YANG HARUS DIKERJAKAN |
1. Tentukan apakah setiap pernyataan berikut sesuai dengan esai tentang pariwisata Solo, jawab ya atau tidak, lalu kutip kata-kata esai yang menentukannya. (a) Esai ini dimuat Harian Solopos edisi Selasa (5/12/2017). (b) Penulis esai adalah dosen di Fakultas Hukum Universitas Sebelas Maret. (c) Menurut esai, ada pekan yang kosong dari event.
2. Terjemahkan kalimat dari esai tentang pariwisata Solo ini ke dalam bahasa Inggris: "Membeludaknya event di satu pihak memberikan alternatif pilihan tontonan bagi wisatawan yang berkunjung ke Solo, namun di lain pihak kepadatan event juga membawa konsekuensi tersendiri bagi masyarakat."
3. Tuliskan lanjutan esai tentang pariwisata Solo, dimulai sesudah kalimat terakhir yang ditampilkan.

Kolom
Minggu, 10 Desember 2017 - 03:00 WIB

GAGASAN : Refleksi Pariwisata Solo 2013-2017

Redaksi Solopos.com  /  Ichwan Prasetyo  | SOLOPOS.com

SOLOPOS.COM - B.R.M. Bambang Irawan

Gagasan ini dimuat Harian Solopos edisi Selasa (5/12/2017). Esai ini karya B.R.M. Bambang Irawan, Kepala Pusat Studi Pariwisata Universitas Sebelas Maret dan dosen di Fakultas Ekonomi dan Bisnis Universitas Sebelas Maret. Alamat e-mail penulis adalah brmbirawan@yahoo.com.

Solopos.com, SOLO–Publik pasti paham atraksi wisata kini menjadi andalan di berbagai wilayah di Indonesia, termasuk Kota Solo. Bila kita mengikuti informasi dari Internet dan media sosial, tak satu pekan pun yang kosong dari event.

Advertisement

Belum lagi–dalam konteks Kota Solo–terkadang masih ditambah eventdrop-dropan” dari provinsi paupun pusat. Ini menjadikan Solo makin padat event yang tidak jarang memberikan beban kerja ekstra bagi pemerintah kota maupun pemangku kepentingan pariwisata yang lain.

Membeludaknya event di satu pihak memberikan alternatif pilihan tontonan bagi wisatawan yang berkunjung ke Solo, namun di lain pihak kepadatan event juga membawa konsekuensi tersendiri bagi masyarakat. Beberapa pertanyaan muncul.

BAHAN YANG TERSEDIA |
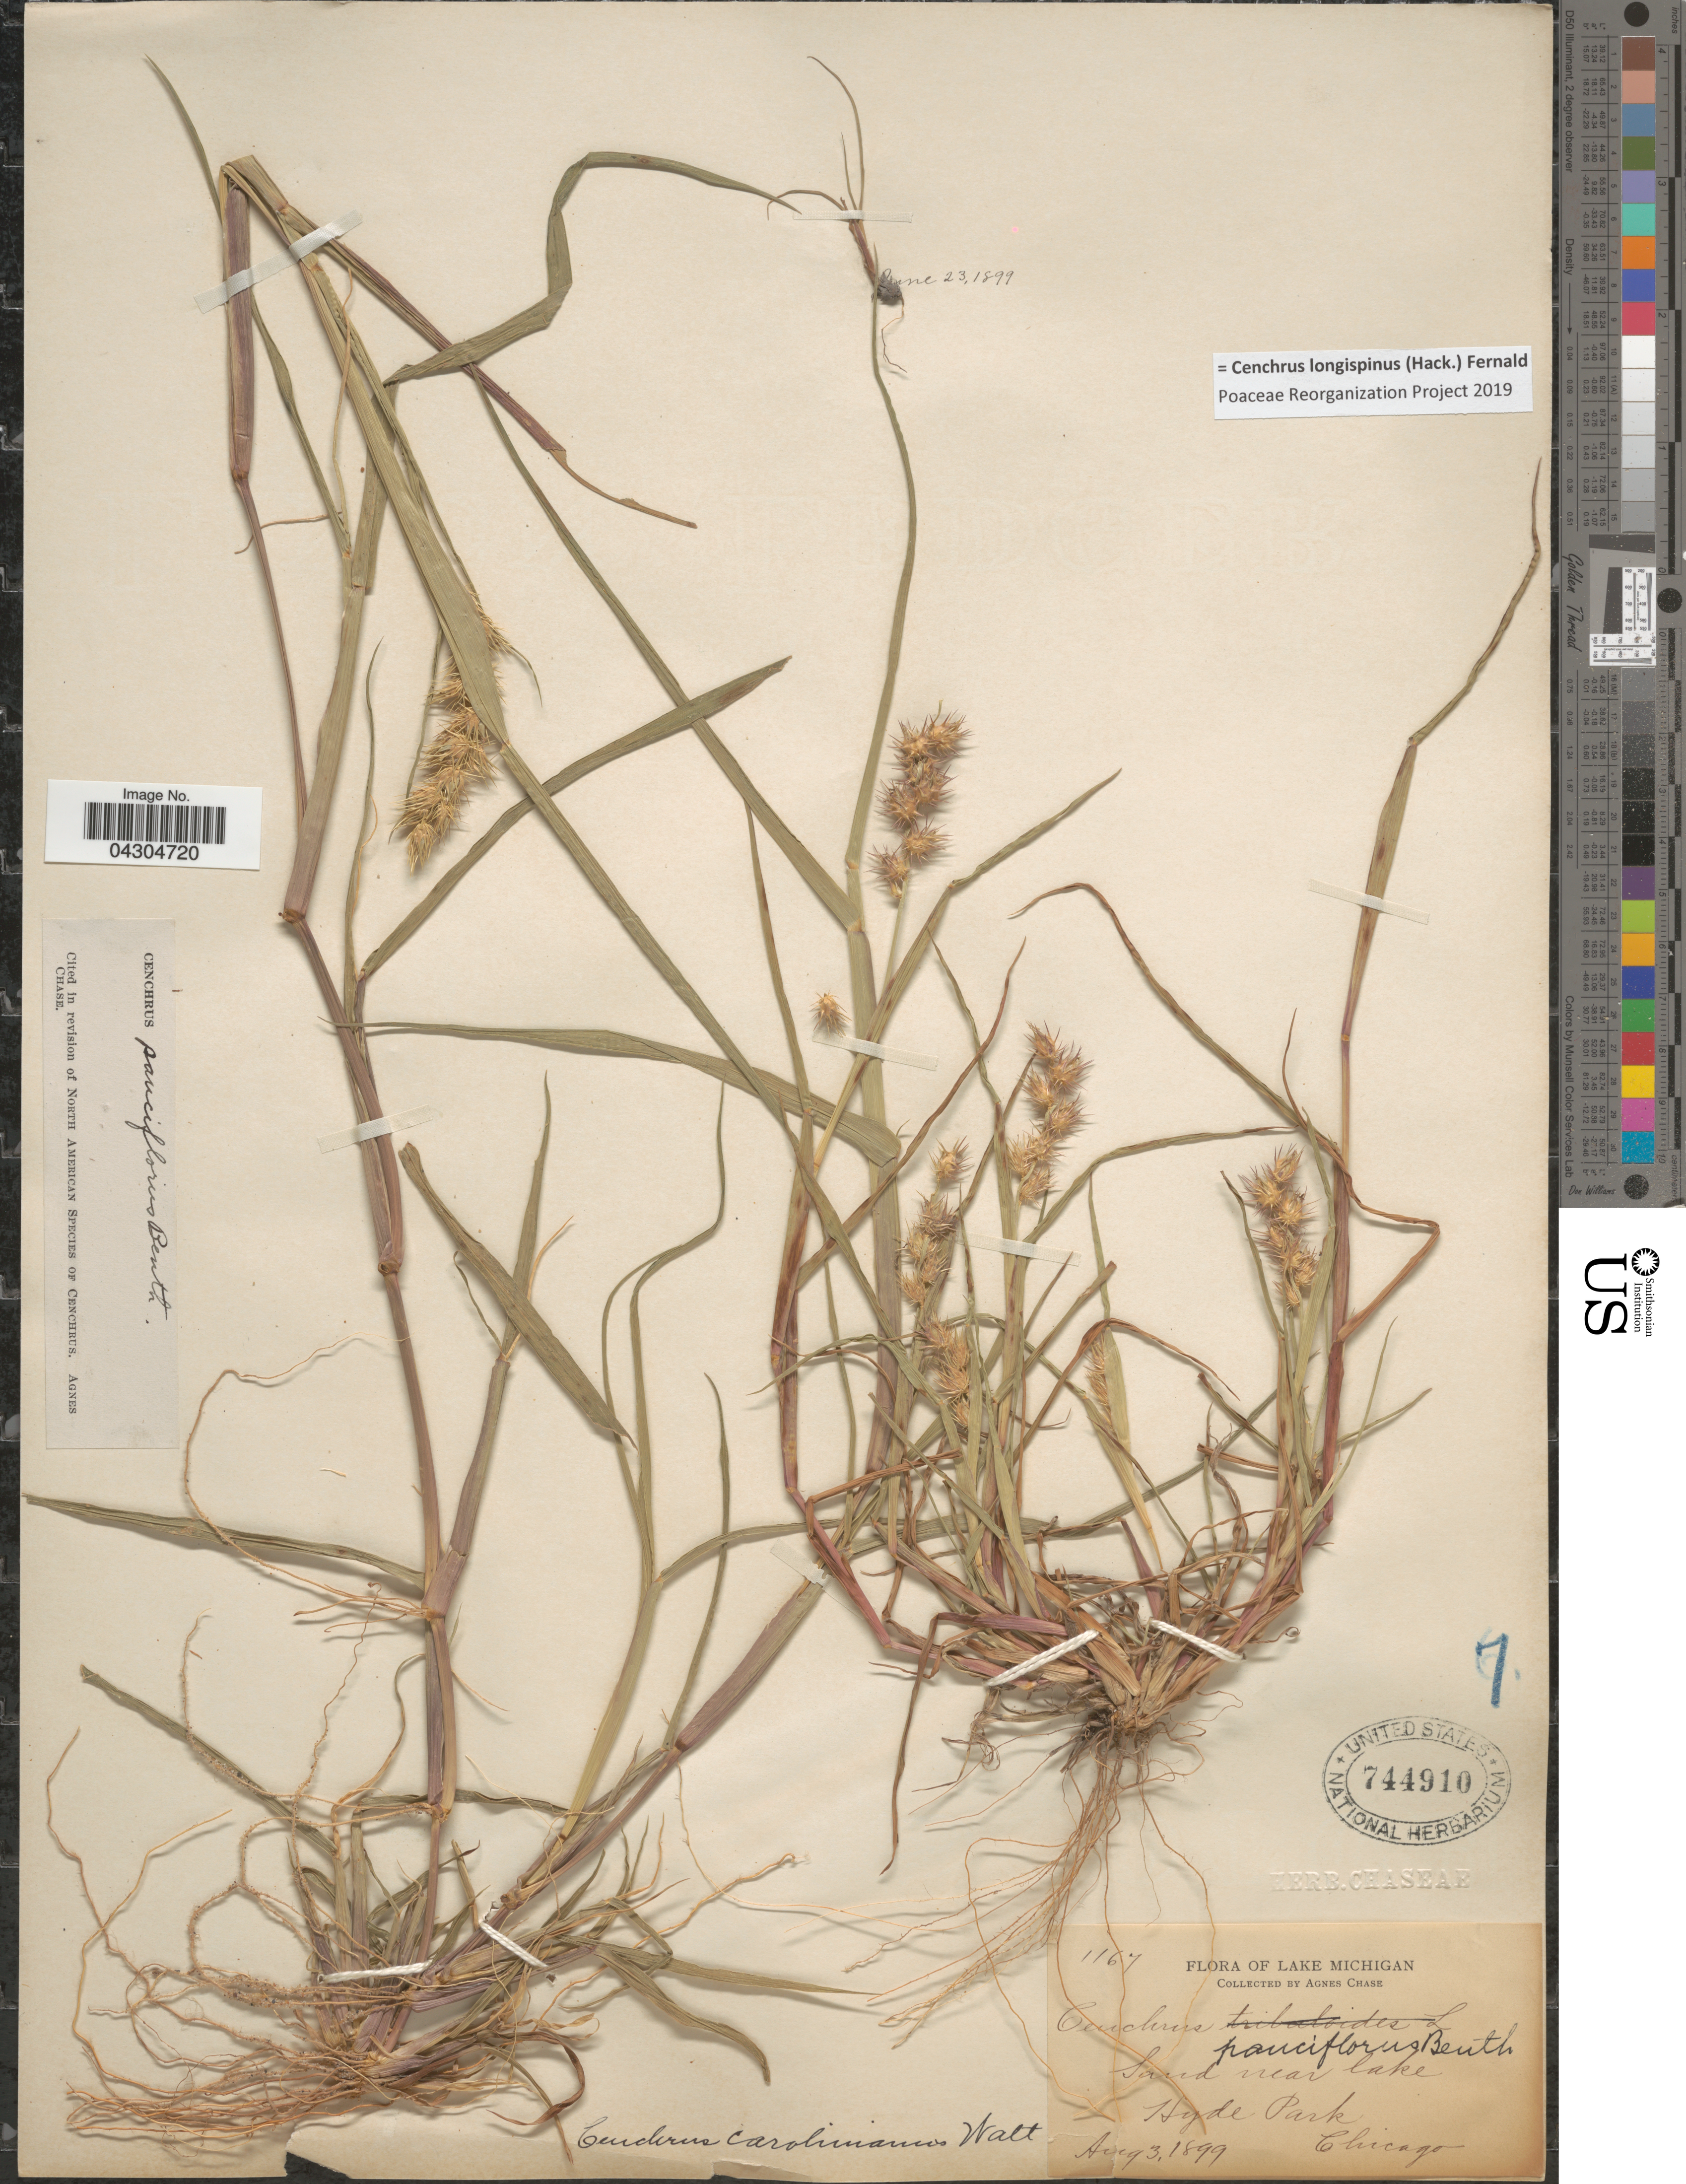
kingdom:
---
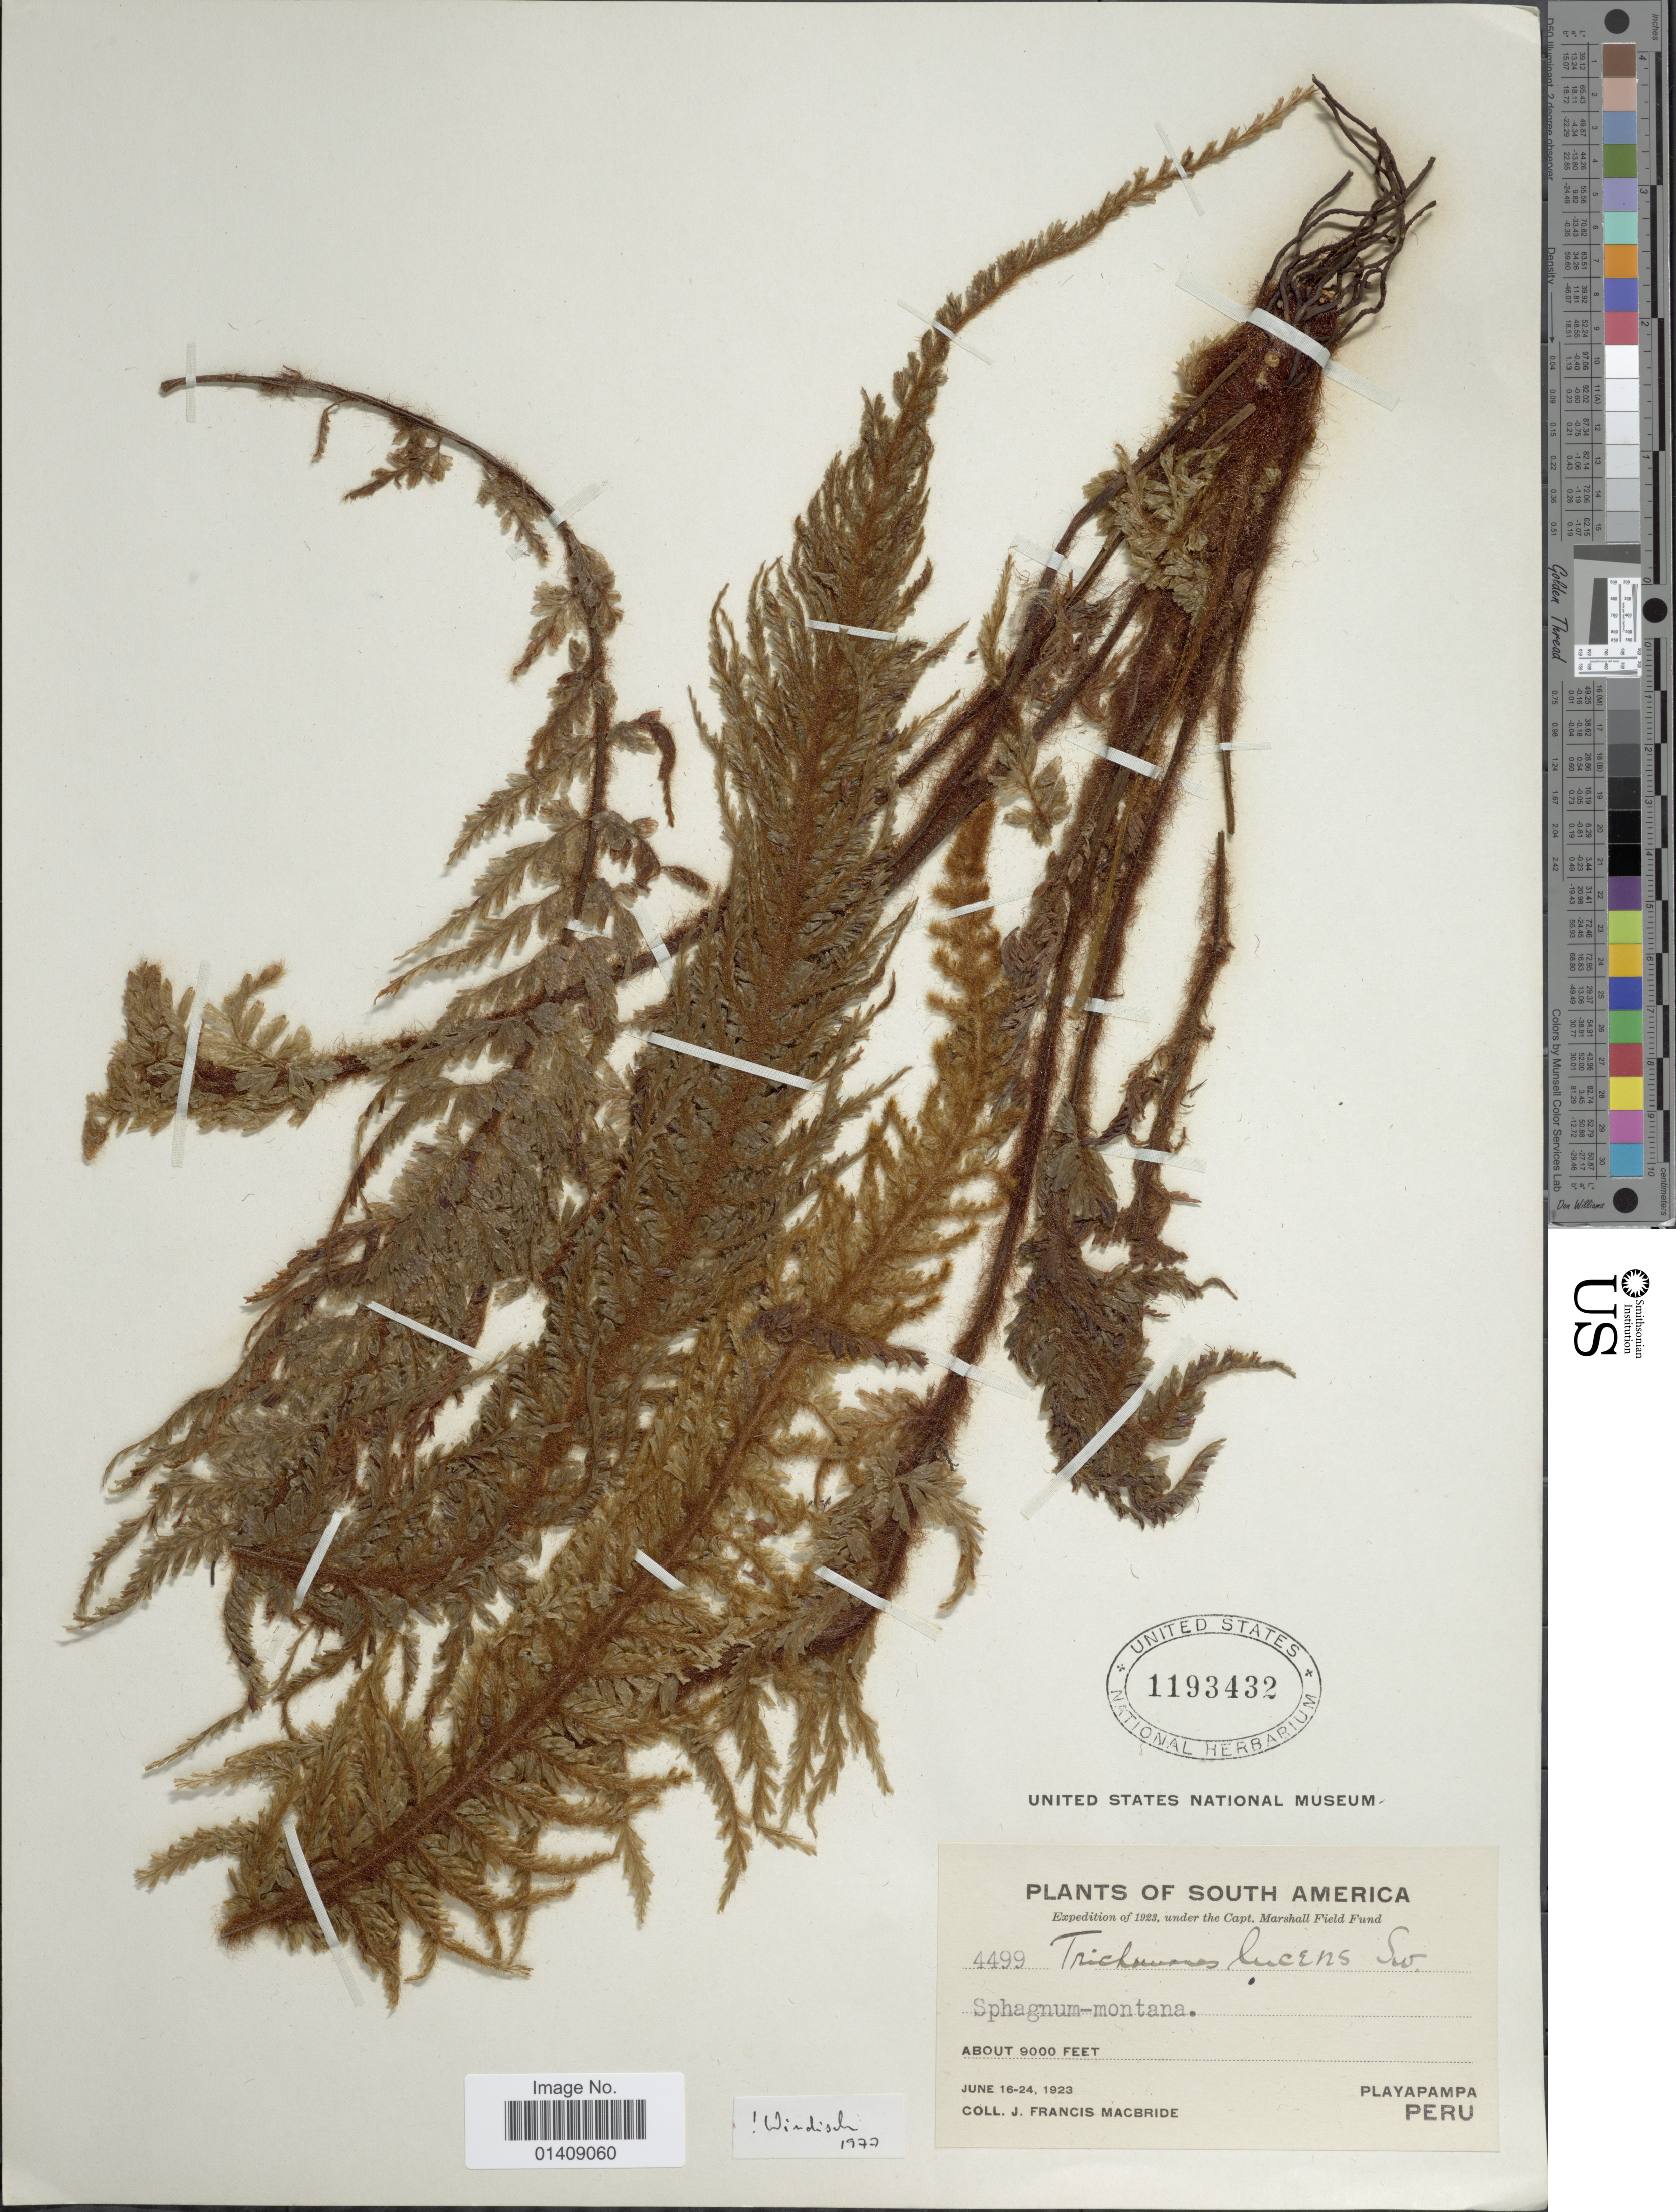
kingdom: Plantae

JAWABAN TUGAS |
1.
(a) Ya: "Gagasan ini dimuat Harian Solopos edisi Selasa (5/12/2017)."
(b) Tidak: "dosen di Fakultas Ekonomi dan Bisnis Universitas Sebelas Maret"
(c) Tidak: "tak satu pekan pun yang kosong dari event"

2. On the one hand, the abundance of events offers tourists visiting Solo a wider choice of shows to watch, but on the other hand, the density of events also brings its own consequences for the community.

3.
Apakah event pariwisata di Solo dirancang untuk menarik dan mendatangkan lebih banyak wisatawan ke Kota Solo?  Apakah aneka event pada lima tahun terakhir ini telah berhasil menarik lebih banyak wisatawan–terutama wisatawan mancanegara–berkunjung ke Solo? Bagaimanakah sebenarnya profil event pariwisata di kota Solo lima tahun terakhir ini?

Tulisan ini mencoba mengetengahkan jawaban pertanyaan ketiga, mengenai profil event pariwisata di Kota Solo lima tahun terakhir, dari 2013 hingga 2017. Gambaran keragaman event pariwisata dari waktu ke waktu ini penting, antara lain, untuk mengetahui jenis event apa saja yang disajikan di Kota Solo.

Catatan ini juga penting untuk mengetahui event seperti apa yang bertahan hingga lima tahun. Analisis ini juga penting untuk memahami basis perencanaan event di Solo sembari mendapatkan gambaran mengenai derajat inovasi dan kreativitas dalam menghadirkan event.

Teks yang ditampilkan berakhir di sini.